Monday, July 27, 2015

Why security leaders must seize the opportunity to implement cloud and improve security

This article first appears on CSO Online, on 7/16/2015.

There is no question the rate of migration to cloud computing continues its meteoric rise. Eighty two percent of enterprises have a hybrid cloud strategy, up from seventy four percent in 2014 (RightScale State of the Cloud Survey, January 2015). As this shift lumbers ahead, security remains a major barrier to cloud services adoption.

A recent CloudPassage survey of more than 250,000 respondents indicates that seventy one percent are planning or have implemented some kind of cloud environment. Almost half of the survey respondents said that cloud security is a barrier to cloud adoption, while forty one percent identified data loss or leakage risks as concerns. And nine out of ten respondents indicated they are moderately or very concerned about public cloud security.

Is this a problem for IT security leaders?

I think it is a great opportunity to champion the move cloud computing for three chief reasons:

  • Cloud computing and services free existing resources to focus on governance, management, and strategic planning 
  • IT security can help the business make decisions focused on risk identification and reduction 
  • Helping to lead this change reveals IT security to be part of the solution, not a hindrance, thus justifying a “seat at the table” in the boardroom 

Time and the marketplace have revealed that in most cases, cloud providers are operating more secure, more scalable data centers.

First step: overcome resistance 

In my experience, most resistance to the adoption of the cloud stems from internal fatigue, borne from the increased pressure to deliver faster and better with fewer and fewer resources. It is easier to fret about the availability of resources to manage daily operations than to spend mental energy planning for future needs. Most leaders – and their companies -- need help justifying the change of gears necessary to move from operational planning to strategic planning. For cloud computing to be truly successful, organizations require a methodical adoption strategy. Specifically, the plan of action must take into account the risks while reaping the rewards. It is critical to understand that ad hoc, untested methods of utilizing cloud services result in increased risk, expenditures and liability.

Map your criteria to expected benefits 

 I believe IT security leaders need to jump beyond these challenges to cloud adoption, by mapping a logical strategy and criteria for justifying, selecting, and facilitating cloud services deployment. This plan helps those in a leadership position divorce themselves from what I perceive as commoditized administration tasks in operations, in favor of focusing on governance and risk management, strategic planning, and oversight. Let us look at how developing a solid plan for cloud services will help IT security professionals lead the charge.

One easy-to-understand strategic approach is to define the benefits of cloud adoption as an offset of operational tasks. Frequently cited as a means to reduce costs, shunting the daily security operations functions to a cloud services provider is a wise move. Delegation can allow IT security leaders to free up team members who may be focusing heavily on security patching, vulnerability scanning, compliance validation, user revalidation, and other repetitive tasks.
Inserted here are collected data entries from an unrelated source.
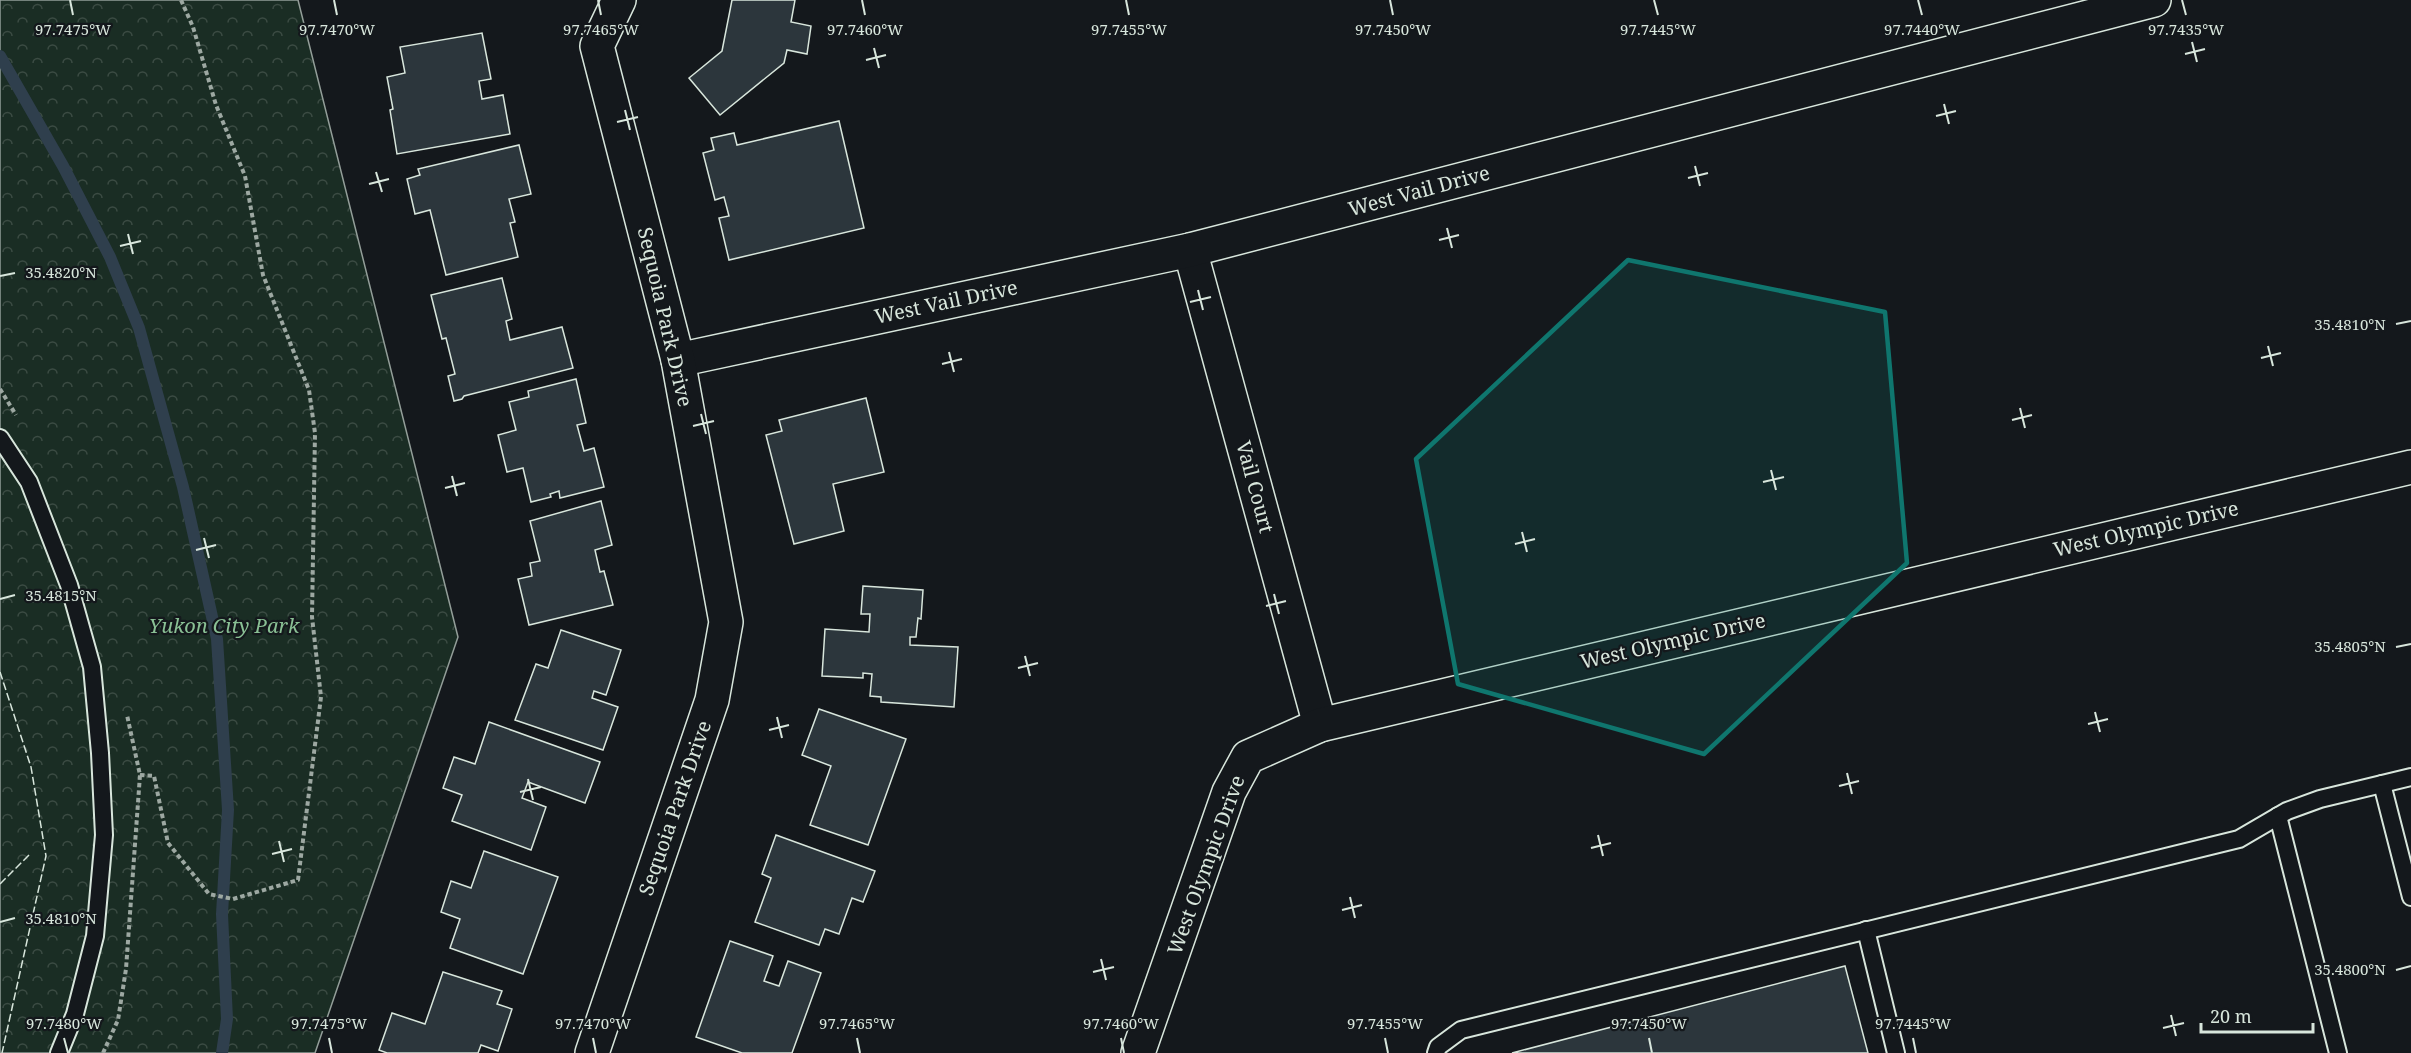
<svg xmlns="http://www.w3.org/2000/svg" width="2411" height="1053" viewBox="0 0 2411 1053" font-family="'Noto Serif',serif">
  <defs>
    <pattern id="park-crowns" width="20" height="18" patternUnits="userSpaceOnUse" patternTransform="scale(1.5)"><rect width="20" height="18" fill="#1a2d24"/><path d="M2 6a3 3 0 1 1 6 0M12 15a3 3 0 1 1 6 0" fill="none" stroke="#3b4b43"/></pattern>
  </defs>
  <rect width="100%" height="100%" fill="#14181c"/>
  <polygon fill="url(#park-crowns)" stroke="#939e99" stroke-width="1.5" points="0,0 298,0 458,637 315,1053 0,1053"/>
  <g fill="none" stroke-linecap="round" stroke-linejoin="round">
    <polyline stroke="#2f3f4d" stroke-width="12" points="0,56 63,166 110,257 139,328 183,487 217,639 228,810 222,914 227,1019 222,1053"/>
  </g>
  <g fill="#2c363c" stroke="#d8e6dc" stroke-width="1.5">
    <polygon points="732,0 795,0 791,22 811,26 807,54 787,50 784,63 720,115 689,78 722,51"/>
    <polygon points="482,33 491,79 479,81 482,99 503,95 510,134 397,154 390,110 393,109 387,77 405,73 400,47"/>
    <polygon points="839,121 864,228 729,260 719,218 729,216 724,197 715,200 703,153 714,150 711,138 734,133 737,145"/>
    <polygon points="519,145 531,194 509,199 515,222 510,223 518,257 446,275 430,210 415,214 407,179 420,175 418,169"/>
    <polygon points="502,278 512,319 506,321 510,340 562,327 573,368 464,396 462,399 454,401 448,376 455,374 446,338 442,339 431,295"/>
    <polygon points="576,379 586,423 577,425 584,451 594,448 604,487 560,498 559,491 550,494 551,497 531,502 523,468 507,472 498,435 516,430 509,402 529,397 528,391"/>
    <polygon points="866,398 884,472 833,484 844,531 794,544 766,435 782,431 779,420"/>
    <polygon points="601,501 612,545 595,550 600,572 604,571 613,605 529,625 518,579 532,576 530,563 540,561 530,521"/>
    <polygon points="863,586 923,590 921,619 918,618 916,637 910,637 910,645 958,647 954,707 881,702 881,697 870,696 872,674 863,673 863,678 822,676 825,629 869,632 870,614 861,614"/>
    <polygon points="561,630 621,650 606,695 594,691 592,698 618,707 603,750 515,720 536,664 548,668"/>
    <polygon points="819,709 906,739 868,845 810,825 831,766 802,755"/>
    <polygon points="489,722 600,762 585,803 528,782 522,798 546,807 531,850 452,821 462,795 443,788 454,757 475,764"/>
    <polygon points="776,835 875,871 863,902 852,898 839,934 825,929 819,945 755,922 771,878 762,874"/>
    <polygon points="484,851 558,877 523,974 450,948 460,919 441,912 451,881 471,888"/>
    <polygon points="730,941 773,956 764,981 779,986 788,961 821,973 792,1053 742,1053 696,1037"/>
    <polygon points="1845,966 1868,1053 1512,1053"/>
    <polygon points="443,972 502,991 497,1004 512,1009 498,1051 481,1045 478,1053 387,1053 379,1050 392,1013 425,1024"/>
  </g>
  <g fill="none" stroke-linecap="round" stroke-linejoin="round">
    <g stroke="#d8e6dc" stroke-width="20">
      <g id="lane">
        <polyline points="0,438 29,482 69,585 92,667 100,753 104,835 95,936 75,1014 59,1053"/>
        <polyline points="2382,784 2411,897"/>
        <polyline points="2278,816 2338,1053"/>
        <polyline points="1866,930 1896,1053"/>
        <polyline points="1436,1053 1438,1047 1461,1030 2239,839 2287,811 2320,799 2411,777"/>
      </g>
    </g>
    <g stroke="#d8e6dc" stroke-width="36">
      <g id="street">
        <polyline points="1190,250 1320,725"/>
        <polyline points="678,360 1190,250 2154,0"/>
        <polyline points="592,1053 712,700 726,622 678,360 597,46 619,0"/>
        <polyline points="1138,1053 1229,792 1248,757 1320,725 2411,467"/>
      </g>
    </g>
    <g stroke="#9da8a2" stroke-width="4" stroke-dasharray="4.5 3" stroke-linecap="butt">
      <polyline points="0,389 16,415"/>
      <polyline points="140,775 154,776 168,843 209,894 233,899 298,880 321,697 312,617 315,433 309,390 263,275 245,176 216,105 193,27 181,0"/>
      <polyline points="103,1053 118,1020 126,969 140,775 127,715"/>
    </g>
    <use href="#lane" stroke="#14181c" stroke-width="16"/>
    <use href="#street" stroke="#14181c" stroke-width="33"/>
    <g stroke="#d8e6dc" stroke-width="1.5" stroke-dasharray="8 3" stroke-linecap="butt">
      <polyline points="0,672 31,767 46,856 2,1053"/>
      <polyline points="0,884 30,854"/>
    </g>
  </g>
  <path fill="#0f766e" fill-opacity="0.2" stroke="#0f766e" stroke-width="4.5" stroke-linejoin="round" d="M1628,260L1885,312L1907,563L1704,754L1458,684L1416,459Z"/>
  <path fill="none" stroke="#d8e6dc" stroke-width="2" d="M70,0L73,15M334,0L337,15M598,0L601,15M862,0L865,15M1126,0L1129,15M1390,0L1393,15M1654,0L1658,15M1918,0L1922,15M2182,0L2186,15M2192,42L2197,62M874,48L879,68M2185,54L2205,49M866,60L886,55M1944,104L1949,124M625,110L630,130M1936,116L1956,111M617,122L638,117M1695,166L1700,186M376,172L382,192M1688,178L1708,173M369,184L389,179M1447,228L1452,248M128,234L133,254M1439,240L1459,235M120,246L141,241M0,276L15,273M1198,290L1203,310M1190,302L1211,297M2396,324L2411,321M2268,346L2273,366M949,352L954,372M2261,358L2281,353M942,364L962,359M2020,408L2025,428M701,414L706,434M2012,420L2032,415M693,426L714,421M1771,470L1776,490M452,476L457,496M1763,482L1784,477M445,488L465,483M1522,532L1527,552M204,538L209,558M1515,544L1535,539M196,550L216,545M1274,594L1279,614M0,599L15,595M1266,606L1286,601M2396,647L2411,644M1025,656L1030,676M1018,668L1038,663M2095,712L2100,732M777,717L782,738M2088,724L2108,719M769,730L789,725M1847,773L1852,794M528,779L533,800M1839,786L1859,781M520,792L541,787M1598,835L1603,856M279,841L284,862M1591,848L1611,843M272,854L292,849M1350,897L1355,918M1342,910L1362,905M0,922L15,918M1101,959L1106,980M2396,970L2411,966M1093,972L1114,967M2171,1015L2176,1036M2163,1028L2184,1023M64,1038L68,1053M329,1038L332,1053M593,1038L596,1053M857,1038L860,1053M1121,1038L1124,1053M1385,1038L1388,1053M1649,1038L1652,1053M1913,1038L1916,1053"/>
  <g text-anchor="middle" stroke-width="4.5" stroke-linejoin="round" paint-order="stroke">
    <g font-size="20" fill="#d8e6dc" stroke="#14181c">
      <text transform="translate(1419 191) rotate(-15)" y="7">West Vail Drive</text>
      <text transform="translate(946 302) rotate(-12)" y="7">West Vail Drive</text>
      <text transform="translate(665 317) rotate(77)" y="7">Sequoia Park Drive</text>
      <text transform="translate(1255 487) rotate(75)" y="7">Vail Court</text>
      <text transform="translate(2146 529) rotate(-13)" y="7">West Olympic Drive</text>
      <text transform="translate(1673 641) rotate(-13)" y="7">West Olympic Drive</text>
      <text transform="translate(675 808) rotate(-71)" y="7">Sequoia Park Drive</text>
      <text transform="translate(1206 865) rotate(-70)" y="7">West Olympic Drive</text>
    </g>
    <g font-size="20" font-style="italic" fill="#8ac095" stroke="#14181c">
      <text x="224" y="633">Yukon City Park</text>
    </g>
  </g>
  <g font-size="15" text-anchor="middle" fill="#d8e6dc" stroke="#14181c" stroke-width="4.5" stroke-linejoin="round" paint-order="stroke">
    <text x="73" y="35">97.7475°W</text>
    <text x="337" y="35">97.7470°W</text>
    <text x="601" y="35">97.7465°W</text>
    <text x="865" y="35">97.7460°W</text>
    <text x="1129" y="35">97.7455°W</text>
    <text x="1393" y="35">97.7450°W</text>
    <text x="1658" y="35">97.7445°W</text>
    <text x="1922" y="35">97.7440°W</text>
    <text x="2186" y="35">97.7435°W</text>
    <text x="61" y="278">35.4820°N</text>
    <text x="2350" y="330">35.4810°N</text>
    <text x="61" y="601">35.4815°N</text>
    <text x="2350" y="652">35.4805°N</text>
    <text x="61" y="924">35.4810°N</text>
    <text x="2350" y="975">35.4800°N</text>
    <text x="64" y="1029">97.7480°W</text>
    <text x="329" y="1029">97.7475°W</text>
    <text x="593" y="1029">97.7470°W</text>
    <text x="857" y="1029">97.7465°W</text>
    <text x="1121" y="1029">97.7460°W</text>
    <text x="1385" y="1029">97.7455°W</text>
    <text x="1649" y="1029">97.7450°W</text>
    <text x="1913" y="1029">97.7445°W</text>
  </g>
  <path d="M2201 1023v9h112v-9" fill="none" stroke="#d8e6dc" stroke-width="3"/>
  <text x="2210" y="1023" font-size="18" fill="#d8e6dc" stroke="#14181c" stroke-width="4.5" paint-order="stroke">20 m</text>
</svg>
These same resources can now pivot in more strategic roles, governing the patch management process; evaluating the results of continuous monitoring; ensuring that user management aligns with the business’ objectives. As we are constantly asked to do more with less, does it not make sense to utilize our full-time staff properly, by executing projects and initiatives which add business value?

A second method for leading your IT organization to the cloud is to correctly identify the benefits associated with adoption of this new model of computing. Many assume that risks will increase when moving a service or function beyond the company’s traditional boundary. I advocate utilizing the NIST Cybersecurity Framework for IT security teams that are just starting a risk management program. It combines recommendations and best practices from COBIT, NIST 800-53, ISO 27001, and other standards while outlining a common language for risk management. Using a reference such as this will help IT security leaders clearly articulate how cloud adoption will affect risk. I believe that in many cases, overall risk can be reduced by providing services from a cloud provider.

Finally, IT security leadership must be seen as a critical enabler of business value. With respect to cloud adoption, the leader must ask himself, “how can we focus on what our business does best?” Many would agree that cloud services and technologies bring speed, agility and flexibility to businesses. And licensing what a business consumes versus having IT service what is consumed removes the need to continually upgrade and maintain product lifecycles. The business value statement revealed is that IT, and specifically IT security, can focus on the strategic planning needed for the future. This level of acumen brings security into the realm of managing the organization, ensuring that those in the boardroom appreciate the value IT brings to the table. Security leaders must seize the opportunity to reap the rewards To conclude, IT security leadership must promote the adoption of cloud technologies or run the risk of being marginalized. Rather than reacting to what I believe to be an inevitable shift toward a new computing model, IT security professionals have an amazing chance to lead their organizations toward what Gartner calls digital business. This requires the shifting of security operations and other repetitive tasks to cloud services, properly identifying the real risks and opportunities to offset them, and communicating the business value of cloud computing to the organizations leaders.